If a company reacts negatively to that, I will not accept the job. If they
later complain I will remind them that I mentioned this before even starting.
And most people are understanding, or you just don't want to work for them.

------
zck
It's interesting how much advice given is "show people hiring you your
programming projects". I don't find this does so much for me, because projects
I want to work in in my spare time don't have any relation to the job I do.
Now, perhaps that might be my failure in managing my career, but I don't know
about that.

Now, those things might be _interesting_, but they're not as immediately
impactful as "I made an SPA for my personal site using React & Redux, so I'm
ready to use React & Redux to make SPAs at work". Very few people are hiring,
for example, to make Emacs packages, generative art, write anything in Lisp,
or a cigar box guitar.

And there's something exciting about doing the things I like only as much as I
like them -- if I had to make a dozen cigar box guitars every week, I wouldn't
enjoy it as much as I do the ones I have in progress.

------
scarface74
This article is definitely meant for someone just starting out. I was about to
dismiss this completely, until I realized I did something similar to get
started - back in 1994 and not on purpose.

I wrote a HyperCard stack that was basically a much better Eliza clone and
posted it on AOL. A guy from another college over 100 miles away saw it and
asked me to do a side project for him while I was in a no name college.

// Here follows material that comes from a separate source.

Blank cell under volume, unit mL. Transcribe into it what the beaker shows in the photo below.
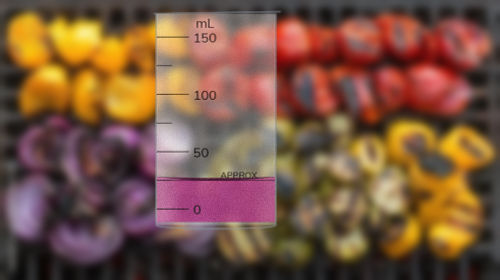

A year later, during the summer of my junior year, I put that on my resume and
along with my interview skills, I got a paid internship with housing in
Atlanta.

The next year after college with companies not exactly beating down my door to
hire me from a no name state college, I was offered a full time low paying job
as a computer operator back at the same company.

That served the purpose (along with help from my parents) of getting me back
to Atlanta from the small town I came from. They had one new programming
project that lasted until 99. I left, got my first real programming job and
from then on my resume, interview skills, and networking with recruiters made
it really easy to get jobs whenever I started looking.

I don't have a single line of code on GitHub, I don't have a blog, and I am on
LinkedIn but don't worry about curating it that much.

------
maxxxxx
"Our field changes constantly, so if you stop coding for one moment,
technology may pass you up."

In my view you can easily skip a few generations and nothing is lost. Its not
hard to catch up if you actually want to. And if you work on something
worthwhile for a while you most likely will rely on mature stuff that works.
Chasing the latest tech all the time seems a suckers game. Spend your time on
doing something well instead.

------
oceanghost
Young and Foolish...